Bombay March Tells Independence Story Children Join Freedom Fighters To Mark 50 Years Of Free India
Led by those who fought for India’s freedom 50 years ago, nearly 150,000 children marched through the streets of Bombay on Saturday to celebrate the anniversary of the country’s independence.
Chanting “Long Live Mother India,” children held hands with nearly 2,500 freedom fighters to recreate the 1942 Quit India movement that forced the British to grant independence five years later.
“Revival of these memories is important for the younger generation,” said Pramod Navalkar, state government minister.
Traditional folk melody blended with martial music as warriors astride horses and soldiers in jeeps paid homage to those killed in the struggle.
Horse-driven chariots from the Victorian era pulled up near a stage decorated with brown-and-white tribal paintings and the national tricolor of green, saffron and white.
Bhartesh Verlekar pushed his grandmother’s wheelchair into a room near the Martyrs’ Memorial in the city center.

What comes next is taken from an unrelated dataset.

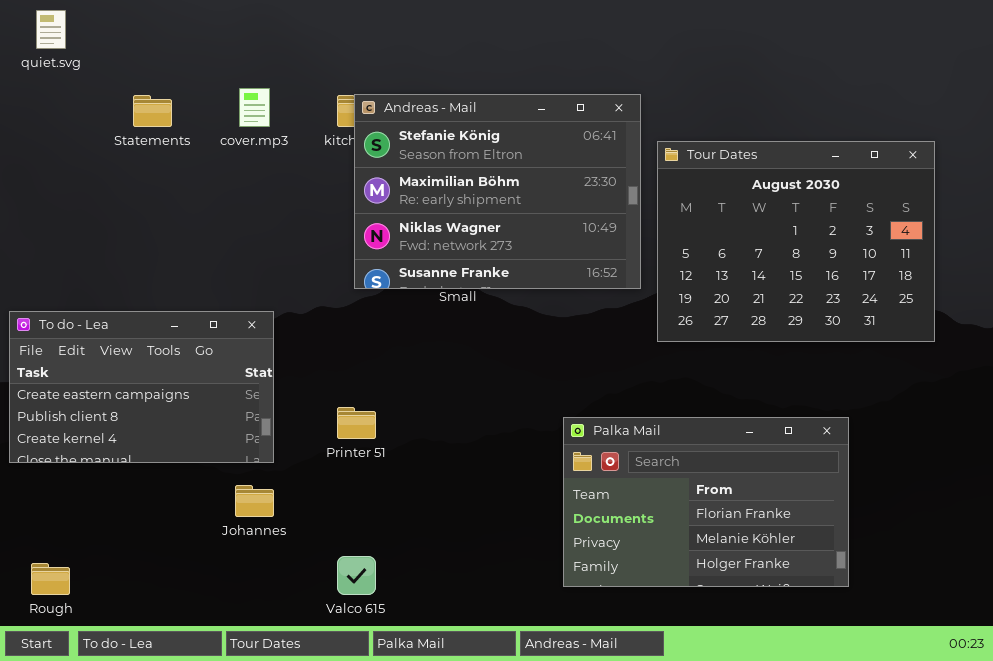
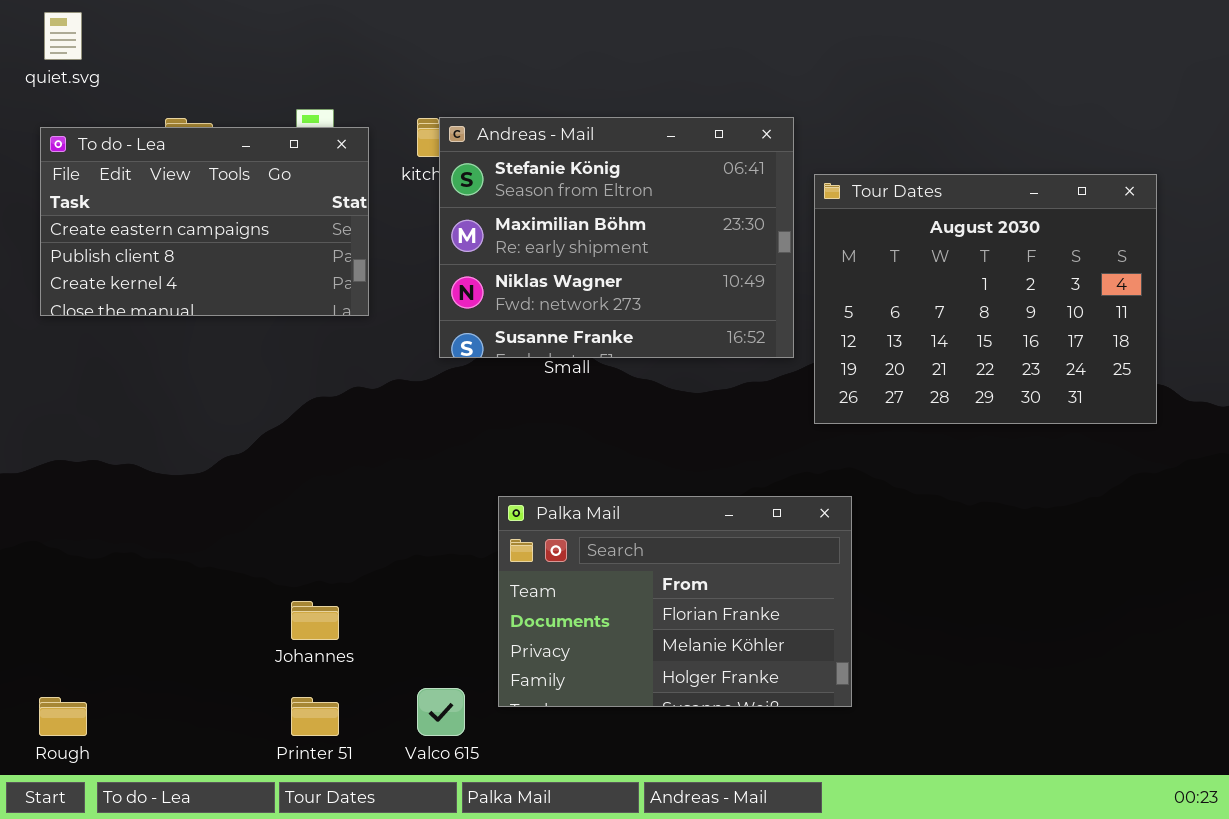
To do - Lea: [9,311,274,463] -> [40,127,369,316], moved
Printer 51: [337,407,376,439] -> [291,697,339,736], moved
Palka Mail: [563,417,849,587] -> [498,496,852,707], moved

“I never learned history from the textbook. She (grandmother) taught me everything from Gandhi to the politicians of today,” said Verlekar, 21, who is studying computer engineering.
His grandmother, Mathurabai Lotlikar, 85, recalled that she was arrested in 1930 for hoisting India’s flag in defiance of British law. Today, she rails against endemic corruption.
Prime Minister Inder Kumar Gujral echoed her views in a speech he gave at the sprawling Kranti Maidan grounds, where Mohandas Gandhi, leader of India’s independence movement, first asked the British rulers to leave the country.
“Corruption has destroyed the common man’s life,” Gujral said. “Corruption is eating up our country.”
He said that caste and religious riots that frequently erupt across the country can be fought with love and understanding.
“The young generation can help us in this,” he said.
Outside the stadium, a handful of demonstrators shouted anti-Gujral slogans and protested his taking part in a meeting attended by a rightist politician critical of Gandhi.
Inside, Vikram Pathe said he was proud to join in the celebrations, but stressed that India still faces huge challenges. “I wish it were true when I sing words like: ‘Let us take a pledge to wipe tears from every eye,”’ said Pathe, one of the 320 artists participating in a dance-drama sequence re-enacting the freedom struggle.
Freedom fighters outside the stadium led torch processions in the suburbs.
“We may not have achieved all our goals since independence, but India has seen a lot of progress. We need another revolution,” said Moreshwar Nachane, who was jailed by the British for two years for conspiring to blow up a rail tunnel near Bombay in 1942.
A 5.3-mile-long banner will be carried today from the city center to the suburbs by a chain of 20,000 people. It is painted with the word “Freedom” and other slogans in 14 of the country’s official languages. The human chain will end with the formation of the map of India.